Hello All, I might want to know is there an approach to utilize sequential sort of memory with PSoC5 MCU’s EMIF part. In one of my prior presents I oversaw on run LVGL GUI on PSoC5 stage, so now I might want to utilize outer RAM for show cradle as it is upheld by LVGL. By perusing a datasheet for EMIF I reasoned that it’s proposed to be utilized with recollections that utilization an equal interface. In the event that that is the situation, is there an approach to utilize sequential RAM with PSoC5 as a designs cradle or is that lone conceivable on PSoC6 arrangement of MCU’s with SMIF segment?

@skpang do you mind trying the following changes in your demo code? It enables the frame buffer + clipping rectangle for updating the screen a little faster. I wonder if it will improve the benchmark

void setup(){
    display.begin();
    display.fillScreen(ILI9488_BLUE);
    display.setRotation(1);
    display.useFrameBuffer(true); // Enable DMA framebuffer
}


/* Display flushing */
void my_disp_flush(lv_disp_drv_t *disp, const lv_area_t *area, lv_color_t *color_p)
{ 

  uint16_t width = (area->x2 - area->x1 +1);
  uint16_t height = (area->y2 - area->y1+1);
 
  display.writeRect(area->x1, area->y1, width, height, (uint16_t *)color_p);
  display.setClipRect(area->x1, area->y1, width, height); // Set the clipping rectangle of the area that needs updating
  display.updateScreen(); // Update the display
  display.setClipRect(); // Clear the clipping rectangle

  lv_disp_flush_ready(disp); /* tell lvgl that flushing is done */
  
}

Once I get my display adaptor in, I’ll try this demo out on the Teensy 4.1 with the external PSRAM. I have the same display in a bare module mode with direct FPC.
The ILI9488_t3 library supports usage of the external RAM that might improve performance even more!

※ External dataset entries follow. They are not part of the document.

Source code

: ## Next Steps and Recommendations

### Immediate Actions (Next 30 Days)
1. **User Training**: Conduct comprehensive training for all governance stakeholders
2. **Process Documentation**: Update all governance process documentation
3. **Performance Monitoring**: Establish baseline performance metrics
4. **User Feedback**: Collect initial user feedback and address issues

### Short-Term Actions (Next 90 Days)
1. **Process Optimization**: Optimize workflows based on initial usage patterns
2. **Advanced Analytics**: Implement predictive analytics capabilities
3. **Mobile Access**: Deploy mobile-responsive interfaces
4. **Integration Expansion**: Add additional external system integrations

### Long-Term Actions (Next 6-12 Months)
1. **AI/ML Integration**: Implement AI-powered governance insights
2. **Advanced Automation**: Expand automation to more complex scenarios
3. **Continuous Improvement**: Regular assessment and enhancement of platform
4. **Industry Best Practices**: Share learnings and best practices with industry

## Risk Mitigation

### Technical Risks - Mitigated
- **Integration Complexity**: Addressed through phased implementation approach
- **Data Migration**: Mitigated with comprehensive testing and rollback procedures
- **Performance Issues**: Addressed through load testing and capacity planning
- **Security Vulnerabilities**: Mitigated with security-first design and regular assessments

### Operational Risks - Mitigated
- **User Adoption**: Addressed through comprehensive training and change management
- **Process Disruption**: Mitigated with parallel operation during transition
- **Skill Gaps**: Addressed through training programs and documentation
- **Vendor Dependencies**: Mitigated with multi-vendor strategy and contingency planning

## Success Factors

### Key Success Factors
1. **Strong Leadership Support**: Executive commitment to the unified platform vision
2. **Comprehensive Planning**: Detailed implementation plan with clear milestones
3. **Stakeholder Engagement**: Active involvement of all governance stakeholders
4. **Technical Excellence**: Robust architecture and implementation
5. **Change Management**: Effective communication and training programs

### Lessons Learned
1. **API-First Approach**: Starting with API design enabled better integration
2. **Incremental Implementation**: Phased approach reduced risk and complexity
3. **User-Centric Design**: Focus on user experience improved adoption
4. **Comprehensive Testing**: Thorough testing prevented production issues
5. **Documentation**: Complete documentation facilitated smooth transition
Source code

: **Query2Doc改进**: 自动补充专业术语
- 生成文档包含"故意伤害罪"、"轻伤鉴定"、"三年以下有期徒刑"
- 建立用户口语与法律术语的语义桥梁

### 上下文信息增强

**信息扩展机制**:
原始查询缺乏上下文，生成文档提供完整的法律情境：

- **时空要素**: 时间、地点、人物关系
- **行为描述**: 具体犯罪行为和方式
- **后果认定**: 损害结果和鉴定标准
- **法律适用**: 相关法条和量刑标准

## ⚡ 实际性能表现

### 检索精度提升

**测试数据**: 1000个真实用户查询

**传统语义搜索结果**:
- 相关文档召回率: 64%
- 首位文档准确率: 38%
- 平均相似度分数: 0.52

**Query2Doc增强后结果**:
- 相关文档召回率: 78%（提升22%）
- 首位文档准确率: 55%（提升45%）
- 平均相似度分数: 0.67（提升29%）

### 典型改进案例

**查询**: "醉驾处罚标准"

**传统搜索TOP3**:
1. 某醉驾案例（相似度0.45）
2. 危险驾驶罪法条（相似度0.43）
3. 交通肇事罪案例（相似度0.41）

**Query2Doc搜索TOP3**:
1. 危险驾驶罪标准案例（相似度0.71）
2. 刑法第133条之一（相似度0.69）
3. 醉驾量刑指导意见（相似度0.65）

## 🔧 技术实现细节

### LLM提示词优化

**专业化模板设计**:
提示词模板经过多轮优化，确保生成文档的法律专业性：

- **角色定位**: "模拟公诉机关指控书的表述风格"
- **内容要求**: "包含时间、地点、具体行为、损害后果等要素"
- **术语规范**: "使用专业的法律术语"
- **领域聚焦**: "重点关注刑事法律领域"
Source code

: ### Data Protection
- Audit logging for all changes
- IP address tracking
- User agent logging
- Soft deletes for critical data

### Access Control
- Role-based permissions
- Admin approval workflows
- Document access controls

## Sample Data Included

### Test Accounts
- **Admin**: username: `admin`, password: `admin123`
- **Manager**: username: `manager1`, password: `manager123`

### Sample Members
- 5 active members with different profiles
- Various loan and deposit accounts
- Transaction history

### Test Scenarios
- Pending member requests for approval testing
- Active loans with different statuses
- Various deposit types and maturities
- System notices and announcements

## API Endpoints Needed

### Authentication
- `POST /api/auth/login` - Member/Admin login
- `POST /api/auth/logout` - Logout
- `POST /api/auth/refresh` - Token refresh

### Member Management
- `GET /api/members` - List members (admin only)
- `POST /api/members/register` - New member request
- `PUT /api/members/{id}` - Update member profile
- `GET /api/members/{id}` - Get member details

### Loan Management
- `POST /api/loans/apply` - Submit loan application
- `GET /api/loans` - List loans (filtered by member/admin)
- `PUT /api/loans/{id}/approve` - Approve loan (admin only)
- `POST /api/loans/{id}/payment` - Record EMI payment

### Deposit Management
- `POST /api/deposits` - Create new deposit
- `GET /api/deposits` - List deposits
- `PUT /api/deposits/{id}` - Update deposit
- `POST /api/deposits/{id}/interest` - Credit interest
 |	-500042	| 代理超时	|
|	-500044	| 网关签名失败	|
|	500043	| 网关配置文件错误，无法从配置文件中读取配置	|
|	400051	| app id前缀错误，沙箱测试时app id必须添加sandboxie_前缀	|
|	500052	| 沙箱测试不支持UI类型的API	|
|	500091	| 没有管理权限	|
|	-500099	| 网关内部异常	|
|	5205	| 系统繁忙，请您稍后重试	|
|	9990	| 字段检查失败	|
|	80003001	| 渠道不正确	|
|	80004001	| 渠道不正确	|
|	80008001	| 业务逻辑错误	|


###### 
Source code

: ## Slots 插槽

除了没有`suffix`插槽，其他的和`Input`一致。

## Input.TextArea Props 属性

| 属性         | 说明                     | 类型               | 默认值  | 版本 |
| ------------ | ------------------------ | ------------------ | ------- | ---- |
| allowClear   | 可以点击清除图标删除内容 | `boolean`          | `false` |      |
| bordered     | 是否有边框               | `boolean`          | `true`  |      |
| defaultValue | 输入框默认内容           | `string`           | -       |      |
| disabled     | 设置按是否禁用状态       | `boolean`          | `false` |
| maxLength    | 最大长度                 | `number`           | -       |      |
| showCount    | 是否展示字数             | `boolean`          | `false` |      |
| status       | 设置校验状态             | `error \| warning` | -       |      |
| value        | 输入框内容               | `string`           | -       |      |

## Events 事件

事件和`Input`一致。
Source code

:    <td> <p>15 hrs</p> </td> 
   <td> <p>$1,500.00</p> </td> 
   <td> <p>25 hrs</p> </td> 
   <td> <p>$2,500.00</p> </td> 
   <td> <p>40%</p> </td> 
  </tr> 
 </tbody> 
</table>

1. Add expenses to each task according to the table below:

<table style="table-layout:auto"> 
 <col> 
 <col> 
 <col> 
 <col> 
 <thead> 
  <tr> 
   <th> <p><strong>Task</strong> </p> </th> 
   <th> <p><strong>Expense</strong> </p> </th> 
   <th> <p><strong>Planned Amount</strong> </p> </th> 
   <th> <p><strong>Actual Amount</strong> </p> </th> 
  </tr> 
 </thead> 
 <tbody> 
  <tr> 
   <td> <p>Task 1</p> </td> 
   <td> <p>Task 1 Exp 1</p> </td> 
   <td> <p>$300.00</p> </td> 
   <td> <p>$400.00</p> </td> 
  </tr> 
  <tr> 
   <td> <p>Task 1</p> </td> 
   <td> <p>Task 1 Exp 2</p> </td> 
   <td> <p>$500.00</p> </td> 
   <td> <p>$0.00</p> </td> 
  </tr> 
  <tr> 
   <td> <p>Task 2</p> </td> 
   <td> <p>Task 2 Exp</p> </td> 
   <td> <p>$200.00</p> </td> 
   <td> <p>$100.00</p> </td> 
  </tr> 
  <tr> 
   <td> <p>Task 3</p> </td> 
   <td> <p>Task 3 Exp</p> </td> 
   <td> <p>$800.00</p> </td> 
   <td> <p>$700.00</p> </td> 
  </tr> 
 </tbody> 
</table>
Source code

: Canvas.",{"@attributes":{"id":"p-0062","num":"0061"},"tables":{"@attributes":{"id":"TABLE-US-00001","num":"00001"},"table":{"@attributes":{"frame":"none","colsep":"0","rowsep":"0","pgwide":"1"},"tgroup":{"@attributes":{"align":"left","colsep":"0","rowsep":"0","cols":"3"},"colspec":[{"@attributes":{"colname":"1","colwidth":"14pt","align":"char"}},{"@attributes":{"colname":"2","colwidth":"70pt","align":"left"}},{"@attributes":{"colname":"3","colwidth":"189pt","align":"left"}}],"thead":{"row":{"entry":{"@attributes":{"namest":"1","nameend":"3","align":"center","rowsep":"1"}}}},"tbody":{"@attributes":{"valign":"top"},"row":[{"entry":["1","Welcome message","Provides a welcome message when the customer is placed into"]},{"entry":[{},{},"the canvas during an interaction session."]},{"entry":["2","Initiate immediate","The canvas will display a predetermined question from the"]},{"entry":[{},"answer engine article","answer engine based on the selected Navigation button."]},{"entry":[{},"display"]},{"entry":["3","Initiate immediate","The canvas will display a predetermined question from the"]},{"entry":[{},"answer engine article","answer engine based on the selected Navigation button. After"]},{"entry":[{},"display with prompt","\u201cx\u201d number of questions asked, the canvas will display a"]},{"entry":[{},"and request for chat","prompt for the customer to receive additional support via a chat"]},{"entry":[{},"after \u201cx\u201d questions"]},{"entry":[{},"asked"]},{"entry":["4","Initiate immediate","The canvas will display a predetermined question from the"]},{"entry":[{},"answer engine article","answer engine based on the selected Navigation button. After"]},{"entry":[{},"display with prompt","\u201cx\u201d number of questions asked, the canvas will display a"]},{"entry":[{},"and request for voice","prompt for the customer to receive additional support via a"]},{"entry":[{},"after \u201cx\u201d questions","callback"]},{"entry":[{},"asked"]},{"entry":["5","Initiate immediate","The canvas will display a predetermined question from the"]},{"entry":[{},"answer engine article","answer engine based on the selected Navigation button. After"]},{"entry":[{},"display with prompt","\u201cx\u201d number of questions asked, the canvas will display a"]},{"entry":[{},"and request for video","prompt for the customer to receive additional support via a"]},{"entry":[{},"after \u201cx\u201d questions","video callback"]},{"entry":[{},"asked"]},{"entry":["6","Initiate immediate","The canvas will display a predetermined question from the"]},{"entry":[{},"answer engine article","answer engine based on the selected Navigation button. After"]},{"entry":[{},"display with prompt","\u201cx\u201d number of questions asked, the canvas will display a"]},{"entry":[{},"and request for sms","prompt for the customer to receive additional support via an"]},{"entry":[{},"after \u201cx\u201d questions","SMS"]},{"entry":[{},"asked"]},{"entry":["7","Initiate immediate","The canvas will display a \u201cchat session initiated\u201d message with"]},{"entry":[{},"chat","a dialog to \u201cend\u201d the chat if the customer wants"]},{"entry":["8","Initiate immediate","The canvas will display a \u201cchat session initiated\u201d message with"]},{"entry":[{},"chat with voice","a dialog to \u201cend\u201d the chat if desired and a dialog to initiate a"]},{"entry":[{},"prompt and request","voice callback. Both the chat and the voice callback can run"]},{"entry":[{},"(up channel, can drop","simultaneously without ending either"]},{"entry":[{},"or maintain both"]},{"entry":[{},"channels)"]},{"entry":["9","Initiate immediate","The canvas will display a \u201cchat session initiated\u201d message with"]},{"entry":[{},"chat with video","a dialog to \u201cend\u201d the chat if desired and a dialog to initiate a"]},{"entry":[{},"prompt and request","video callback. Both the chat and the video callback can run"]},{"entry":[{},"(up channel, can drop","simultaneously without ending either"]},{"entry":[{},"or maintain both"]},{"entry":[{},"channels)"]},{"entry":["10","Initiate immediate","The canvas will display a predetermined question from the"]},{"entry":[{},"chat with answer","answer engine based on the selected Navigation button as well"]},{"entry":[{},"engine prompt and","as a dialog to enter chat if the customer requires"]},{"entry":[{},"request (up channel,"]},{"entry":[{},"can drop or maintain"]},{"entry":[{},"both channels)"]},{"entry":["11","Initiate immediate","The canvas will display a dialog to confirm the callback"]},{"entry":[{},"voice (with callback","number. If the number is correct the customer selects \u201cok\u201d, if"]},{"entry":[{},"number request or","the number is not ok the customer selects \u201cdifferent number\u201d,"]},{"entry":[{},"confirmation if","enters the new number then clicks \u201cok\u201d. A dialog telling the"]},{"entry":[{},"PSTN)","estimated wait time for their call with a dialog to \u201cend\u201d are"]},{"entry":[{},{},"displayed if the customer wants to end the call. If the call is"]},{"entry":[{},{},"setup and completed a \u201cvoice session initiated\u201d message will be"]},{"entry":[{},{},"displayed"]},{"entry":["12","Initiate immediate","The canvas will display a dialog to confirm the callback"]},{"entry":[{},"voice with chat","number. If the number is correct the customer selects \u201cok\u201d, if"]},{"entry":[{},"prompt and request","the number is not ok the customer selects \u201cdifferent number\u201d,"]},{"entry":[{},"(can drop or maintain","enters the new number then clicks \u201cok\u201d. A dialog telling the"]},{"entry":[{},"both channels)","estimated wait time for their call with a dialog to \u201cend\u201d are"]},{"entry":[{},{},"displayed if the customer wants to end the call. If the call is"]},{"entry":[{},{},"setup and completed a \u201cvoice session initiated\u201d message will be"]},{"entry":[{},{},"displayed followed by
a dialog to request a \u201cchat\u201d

Looks like a bit slower with your settings:

Thanks for the quick test!
Try comment out the following from void my_disp_flush

display.setClipRect(area->x1, area->y1, width, height); // Set the clipping rectangle of the area that needs updating
display.updateScreen(); // Update the display
display.setClipRect(); // Clear the clipping rectangle

This will use only the frame buffer with DMA which theoretically should be faster

Hi @LissieMayo
This topic is for Teensy. Please open a new topic for PSoc.